Four Policy Levers for Strengthening Digital Sovereignty:
- Move beyond data localisation:
- Keeping sensitive data within India is important but insufficient.
- So, India must also ensure operational control over critical systems, audit rights for domestic authorities, and emergency powers to maintain continuity during crises.
- True sovereignty requires control over infrastructure, not merely data storage.
- Develop sovereign cloud capabilities:
- Initiatives such as MeghRaj and expanding domestic data-centre investments provide a foundation.
- The objective should be indigenous cloud infrastructure, strategic redundancy, and sovereign fallback options for critical services.
- Extend the DPI model to AI:
- India successfully created alternatives to foreign platform dominance through UPI and ONDC.
- A similar approach is required for AI through Indian foundational models; sector-specific AI for agriculture, healthcare, education, and governance; and public digital AI infrastructure.
- Such systems would align AI development with Indian priorities and regulatory frameworks.

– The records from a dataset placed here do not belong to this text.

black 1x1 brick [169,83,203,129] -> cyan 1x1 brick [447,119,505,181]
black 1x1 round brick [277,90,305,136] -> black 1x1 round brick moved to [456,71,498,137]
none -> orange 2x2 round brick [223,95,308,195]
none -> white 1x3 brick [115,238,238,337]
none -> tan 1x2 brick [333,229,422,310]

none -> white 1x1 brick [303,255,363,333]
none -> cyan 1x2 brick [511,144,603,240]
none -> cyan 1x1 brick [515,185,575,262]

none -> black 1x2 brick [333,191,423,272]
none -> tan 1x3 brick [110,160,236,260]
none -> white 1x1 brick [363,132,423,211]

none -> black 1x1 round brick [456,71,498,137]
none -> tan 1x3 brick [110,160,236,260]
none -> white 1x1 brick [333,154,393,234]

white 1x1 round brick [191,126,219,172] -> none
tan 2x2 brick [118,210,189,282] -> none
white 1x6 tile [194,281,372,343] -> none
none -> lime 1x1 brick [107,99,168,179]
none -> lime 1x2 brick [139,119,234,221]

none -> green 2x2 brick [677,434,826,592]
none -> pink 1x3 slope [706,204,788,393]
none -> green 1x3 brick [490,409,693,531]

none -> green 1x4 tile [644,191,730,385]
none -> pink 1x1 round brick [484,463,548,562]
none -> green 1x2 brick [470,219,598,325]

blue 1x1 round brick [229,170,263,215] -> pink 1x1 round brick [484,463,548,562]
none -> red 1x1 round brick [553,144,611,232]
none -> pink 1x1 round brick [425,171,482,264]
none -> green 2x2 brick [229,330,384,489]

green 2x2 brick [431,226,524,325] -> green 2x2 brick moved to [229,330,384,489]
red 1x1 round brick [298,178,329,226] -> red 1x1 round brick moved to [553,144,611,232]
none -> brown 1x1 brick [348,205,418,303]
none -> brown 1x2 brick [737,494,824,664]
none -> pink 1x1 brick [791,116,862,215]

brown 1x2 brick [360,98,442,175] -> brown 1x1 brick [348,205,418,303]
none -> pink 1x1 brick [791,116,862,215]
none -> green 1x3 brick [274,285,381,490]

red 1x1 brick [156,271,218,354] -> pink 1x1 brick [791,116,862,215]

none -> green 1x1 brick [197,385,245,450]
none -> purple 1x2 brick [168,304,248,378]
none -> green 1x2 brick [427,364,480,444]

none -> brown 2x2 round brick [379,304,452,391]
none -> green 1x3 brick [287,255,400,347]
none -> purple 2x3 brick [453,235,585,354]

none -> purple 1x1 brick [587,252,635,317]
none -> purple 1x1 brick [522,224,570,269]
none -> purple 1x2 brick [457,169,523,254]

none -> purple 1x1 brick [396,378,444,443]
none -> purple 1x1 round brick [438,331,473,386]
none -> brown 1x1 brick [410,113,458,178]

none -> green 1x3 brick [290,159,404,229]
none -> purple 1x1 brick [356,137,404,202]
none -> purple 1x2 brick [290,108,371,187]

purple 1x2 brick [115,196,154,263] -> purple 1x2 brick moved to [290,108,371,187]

- Build a global south digital coalition:
- India’s DPI collaborations across Africa, Latin America, and Southeast Asia can evolve into a broader digital partnership.
- This could help democratise digital governance, reduce dependence on dominant technology powers, and create alternative standards and norms for the digital economy.
Strategic Significance for India:
- The future geopolitical competition will increasingly occur through digital infrastructure rather than conventional domains alone.
- Key concerns include technological sovereignty, national security, data governance, economic resilience, strategic autonomy, AI governance, and critical infrastructure protection.
- Countries that control their cloud infrastructure, AI ecosystems, and semiconductor capabilities will enjoy greater policy independence and resilience.
Conclusion:
- India’s DPI represents a remarkable achievement and a global model of inclusive digital governance.
- The next phase of India's digital transformation must focus on securing the infrastructure layer, ensuring that technological self-reliance extends beyond platforms to the foundational systems on which the digital economy operates.